Si el desarrollo de la humanidad
deja de hilvanarse en la rueca de cada uno, si deja de reinventarse y renovarse
en cada individualidad, confiado en que existe por sí mismo, por obra de una
prestidigitación maravillosa que se libera y establece como realidad social
independiente, de la que cualquiera puede adueñarse, se termina el milagro de
la civilización. En la época actual no ha sido bien advertido este riesgo y se
ha confiado más en el orden establecido en que los humanos, despersonalizados y
sin rumbo fijo, entran a formar parte de un simple mecanismo antes que de la
sociedad en plenitud. El grueso de los rasgos posmodernos apunta a esta figura
inapresable y blanda, fácil trofeo, maleable y decadente de los absolutismos
políticos y publicitarios. El miedo a incurrir en el individualismo, por
confundir ego con egoísmo, es una de las causas de esta enorme
desviación de la cultura subjetiva, de este vicio que ha convertido en masa a
millones de espíritus verdaderos, y que seguirá convirtiendo a jóvenes
desprevenidos e incautos por una grave falla en la enseñanza formal y familiar.
Un camino para corregir este
vacío cada vez más notorio es el de dejar de subestimar a la subjetividad, sin
que resulte en detrimento de la objetividad. Reconocer su fundamental gestión
en la mente de cada sujeto, pues es allí donde se genera la obra de la
conciencia creadora, única capaz de recrear la civilización en el pensamiento y
el sentir. Remitir la tan venerada función de la objetividad a la razón y la
ciencia, y permitir que la metafísica invada sin miramientos ni prejuicios la
vida cotidiana y los sentimientos comunes y corrientes.
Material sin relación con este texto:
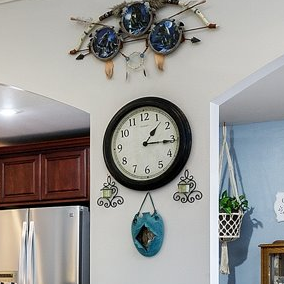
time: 1:15
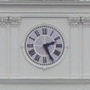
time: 2:25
Puesto que tales
sentimientos, emociones, pareceres, opiniones, gustos e inclinaciones,
valoraciones y moralidades, ¡son producto de nuestra vieja y querida
metafísica!
Un producto que escapa a la física de todos los
días, de las experimentaciones y ecuaciones, la física objetiva que rige la razón,
pero no dirige la cultura ni las aspiraciones. Pues la razón se remite a la
experiencia de cada circunstancia, de cada medición y comprobación
experimental. Pero la cultura se remite a la experiencia que ha quedado impresa
en la subjetividad, libre de espacios y tiempos y enriquecida por la
imaginación y la ilusión. Quizá nunca se insistió tanto como en nuestra época
en negarle su lugar a la fantasía, a la esperanza, a la figuración. El devolver
el poder de crear figuras propias y nuevas, de disponer a gusto sus fronteras,
el de volverlas permeables o impermeables de acuerdo a como cada persona desee
y necesite, es la misión actual de la educación. No sólo la de ajustarse a la
más fiera de las objetividades, de la física inmediata y práctica que puede
atenderse como acompañamiento. Hace falta devolver al individuo su capacidad de
soñar, aunque no se vea con claridad qué va a ser del futuro, se ignore cómo se
perfilará el destino laboral y el empleo, cuál profesión o función definitivamente
se adueñará de cada individuo. Es preciso volver a la metafísica personal, a
depositar toda la fe en el interior subjetivo.